Oui, car aujourd'hui, Jera a pris la succession de Connors mais a dissout tous les projets secrets de l'Armée. Il reconstruit la politique de la Capitale avec l'aide de Gio et Iori. A l'heure actuelle, ils commencent à monter le projet pour redistribuer les ressources. Ça avance doucement mais nous sommes sur la bonne voie. Il n'y a plus de frontière entre la Capitale et le Sud, désormais. Le mur a été démoli en quelques heures à peine après l'explosé du bureau de Connors. Jera a aussi demandé aux laborantins d'Acropolis de reconstruire les gênes des animaux modifiés et de les relâcher. Qui sait, autant un jour, le Haze serait l'égal de l'homme !

Je revois les yeux de Nam derrière la porte vitrée du bureau de Connors. Ce « je t'aime » qu'elle m'a adressé, à moi et à moi seul.

Elle me manque, sans vraiment me manquer. C'est très compliqué de mettre des mots sur les sentiments que j'éprouve. Je l'admire mais je ne la connais pas totalement. Le vide qu'elle a laissé n'est plus qu'un feu ardent qu'elle seule peut éteindre et je ne l'ai pas. Je ne l'ai pas. Mais je la veux, sans même me poser de questions. Mémoire ou pas mémoire. De tout mon corps et de toute mon âme. Si je le pouvais, je reviendrais en arrière. Je resterais avec elle. Nous serions allés au Sud, sans donner de nouvelles à personne. Sans accroche au Nord, sans rien pour nous retenir.

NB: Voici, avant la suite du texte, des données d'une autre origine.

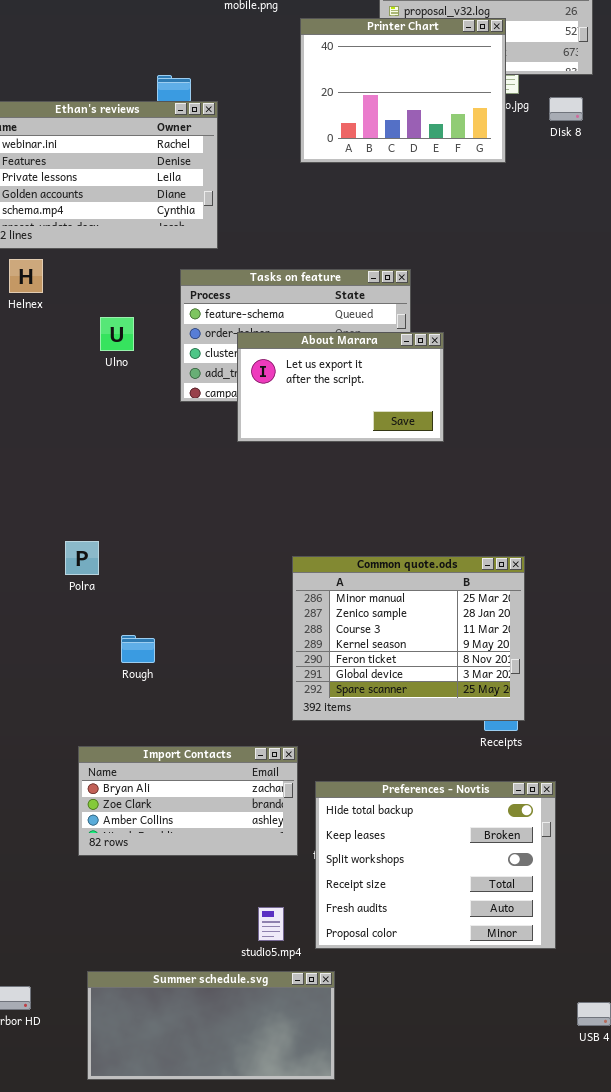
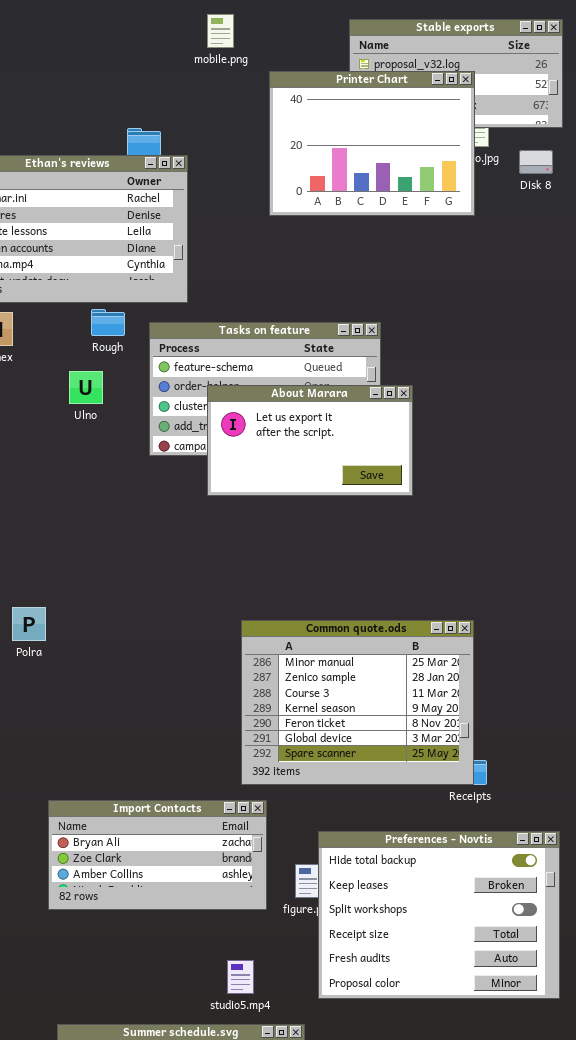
Polra: [65,541,99,575] -> [12,607,46,641], moved
Common quote.ods: [292,556,525,721] -> [241,620,474,785], moved
Rough: [121,635,155,663] -> [91,309,125,336], moved
Preferences - Novtis: [315,781,556,949] -> [318,831,560,999], moved

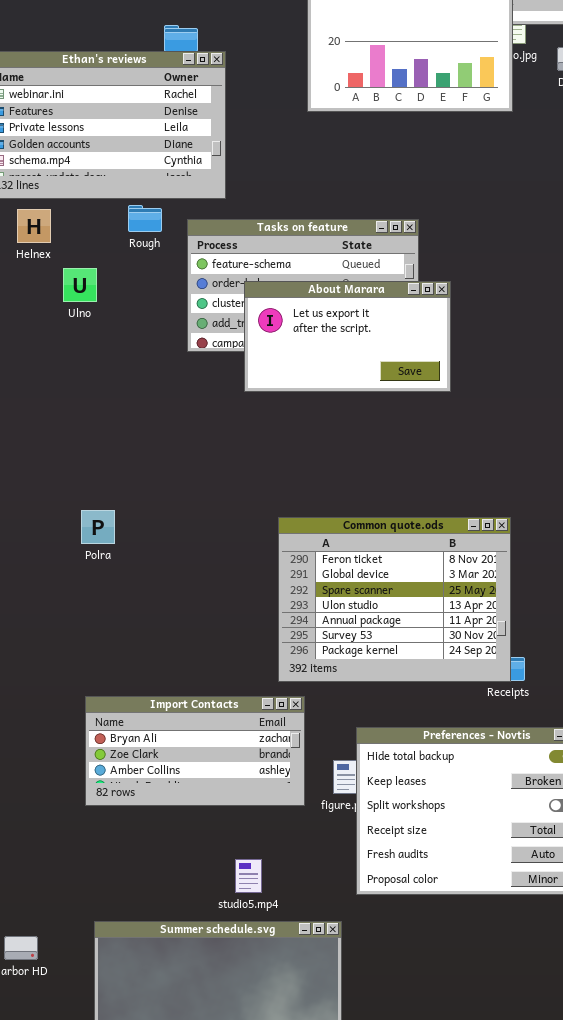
Ulno: [69,371,103,404] -> [63,268,97,302], moved
Polra: [12,607,46,641] -> [81,510,115,544], moved
Common quote.ods: [241,620,474,785] -> [278,517,511,682], scrolled down 4 rows
studio5.mp4: [227,960,254,994] -> [235,859,262,893], moved

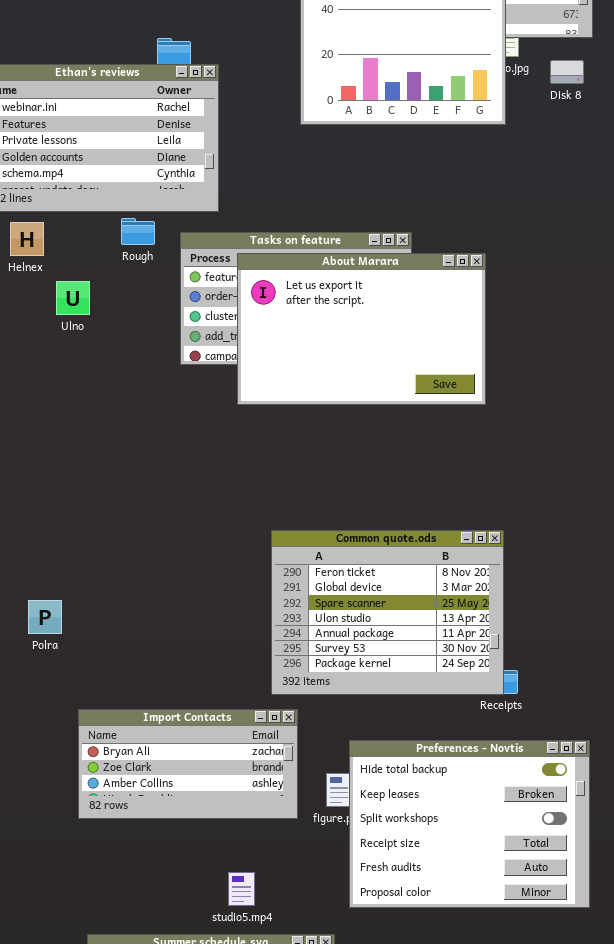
About Marara: [244,281,451,392] -> [237,253,486,405], resized
Polra: [81,510,115,544] -> [28,600,62,634], moved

J'aurais tout fait pour elle. Pour la rendre heureuse, pour la faire sourire, pour l'embrasser. Tout. Absolument tout.

Mais maintenant tout ce que je peux faire, c'est attendre.

*

Il est plus de minuit et il n'y a plus personne pour réciter les rites. Ils ont abandonné. Cela fait plusieurs heures qu'ils s'y attèlent mais maintenant, il n'y a plus aucun villageois. Je la regarde dans cet épais liquide rouge qui recouvre son corps entier, son visage miroitant à la surface. Je glisse ma main dans ses cheveux poisseux et continue de pleurer tout ce que j'ai.

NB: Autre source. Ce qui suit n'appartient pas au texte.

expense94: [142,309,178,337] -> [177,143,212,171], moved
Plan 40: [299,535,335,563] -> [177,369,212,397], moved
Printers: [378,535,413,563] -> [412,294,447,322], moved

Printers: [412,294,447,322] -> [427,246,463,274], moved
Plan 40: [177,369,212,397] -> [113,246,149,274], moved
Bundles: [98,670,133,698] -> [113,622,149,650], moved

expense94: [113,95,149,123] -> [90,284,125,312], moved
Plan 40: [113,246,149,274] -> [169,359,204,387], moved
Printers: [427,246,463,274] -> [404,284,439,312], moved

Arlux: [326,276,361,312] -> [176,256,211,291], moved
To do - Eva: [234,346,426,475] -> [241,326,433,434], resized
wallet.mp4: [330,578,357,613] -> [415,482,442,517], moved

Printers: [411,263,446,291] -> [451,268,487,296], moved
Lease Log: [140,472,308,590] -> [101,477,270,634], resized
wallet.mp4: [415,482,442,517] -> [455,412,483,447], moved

_ Faites-la revenir. Je vous en supplie...

Comme un poème, je répète cette phrase comme mon rite à moi. Mais je perds patience. Je perds espoir. On perd tous espoir pour qu'elle revienne. Je me suis enfermé tout seul dans un piège et je vais vivre avec ça jusqu'à la fin de ma vie.

Ça m'apprendra à vouloir forcer une fille à me laisser monter dans sa voiture.

Ça aussi, Tobias me l'a raconté.

*

Quand j'ouvre les yeux, j'aspire une grande goulée d'air mais n'en trouve pas. Au lieu de ça, je trouve un goût horriblement métallique avec une pointe inconnue. Je me débats et remarque que je suis dans de l'eau. Ou du sang. Je surgis au-dessus de la surface et trouve enfin de l'air frais. J'essuie mon visage et mes yeux pour regarder autour de moi.

La place du village de Faniath est complètement vide. Personne à l'horizon.

Suis-je morte ?

Je tente de me lever mais j'ai dû mal à commander mes jambes. Quand j'en sors une de la mare de sang, à l'aide de mes mains, je me rends compte que je n'ai pas des jambes humaines mais celles de robot. D'un robot.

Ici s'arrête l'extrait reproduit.